From around 1700 there was a brisk trade in salt and iron, which was an important source of income for the Tamsweg citizens for more than 200 years.

In 1797, Tamsweg was occupied by French troops in the First Coalition War and had to pillage 4518 guilders. In addition, 222 oxen and large quantities of food and feed were requisitioned.

After the Treaty of Luneville, the previous archbishopric of Salzburg came to Austria as crown land, and with it Tamsweg.
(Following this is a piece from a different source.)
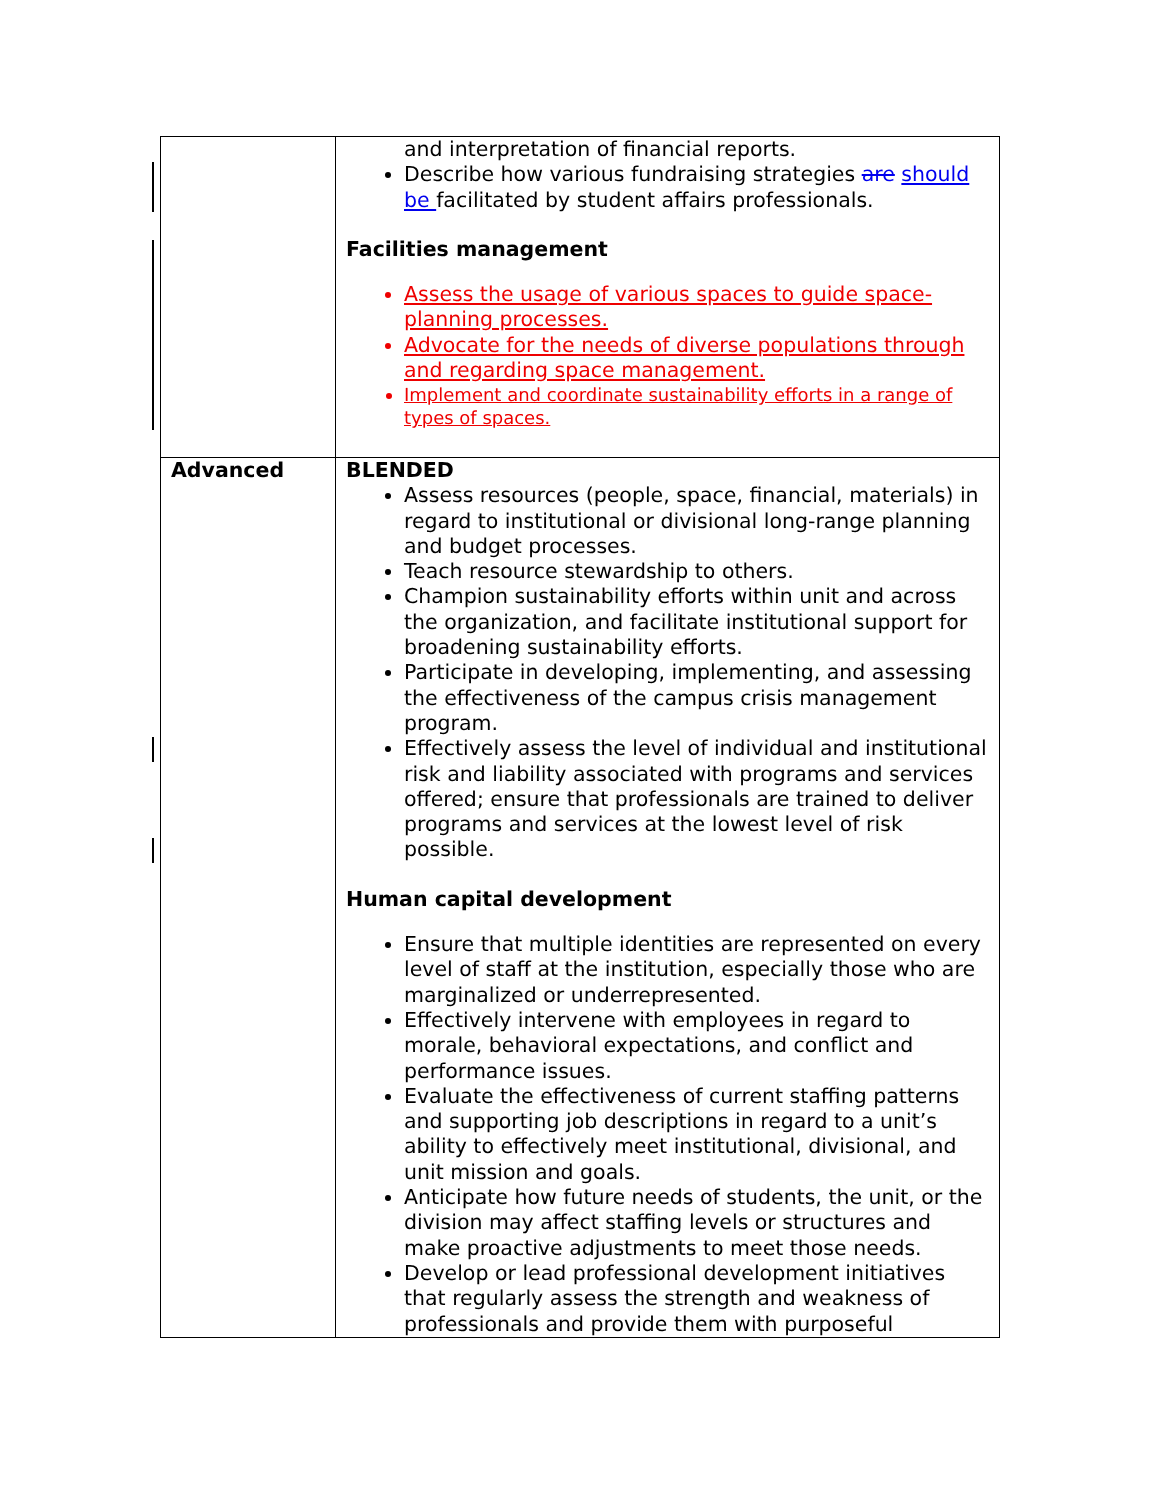| | and interpretation of financial reports. Describe how various fundraising strategies are should be facilitated by student affairs professionals. Facilities management Assess the usage of various spaces to guide space-planning processes. Advocate for the needs of diverse populations through and regarding space management. Implement and coordinate sustainability efforts in a range of types of spaces. |
| Advanced | BLENDED Assess resources (people, space, financial, materials) in regard to institutional or divisional long-range planning and budget processes. Teach resource stewardship to others. Champion sustainability efforts within unit and across the organization, and facilitate institutional support for broadening sustainability efforts. Participate in developing, implementing, and assessing the effectiveness of the campus crisis management program. Effectively assess the level of individual and institutional risk and liability associated with programs and services offered; ensure that professionals are trained to deliver programs and services at the lowest level of risk possible. Human capital development Ensure that multiple identities are represented on every level of staff at the institution, especially those who are marginalized or underrepresented. Effectively intervene with employees in regard to morale, behavioral expectations, and conflict and performance issues. Evaluate the effectiveness of current staffing patterns and supporting job descriptions in regard to a unit’s ability to effectively meet institutional, divisional, and unit mission and goals. Anticipate how future needs of students, the unit, or the division may affect staffing levels or structures and make proactive adjustments to meet those needs. Develop or lead professional development initiatives that regularly assess the strength and weakness of professionals and provide them with purposeful |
The 19th century brought a decline into insignificance for the region, which was accompanied by a decline in population, poverty and development deficits.

The region did not experience a boom again until the turn of the 20th century, so the Murtalbahn was opened in 1894, an electricity station and a water pipe were built in 1897 and the hospital opened in 1908.

In 1936 six surrounding rural communities were incorporated and the community area expanded to the size it is today.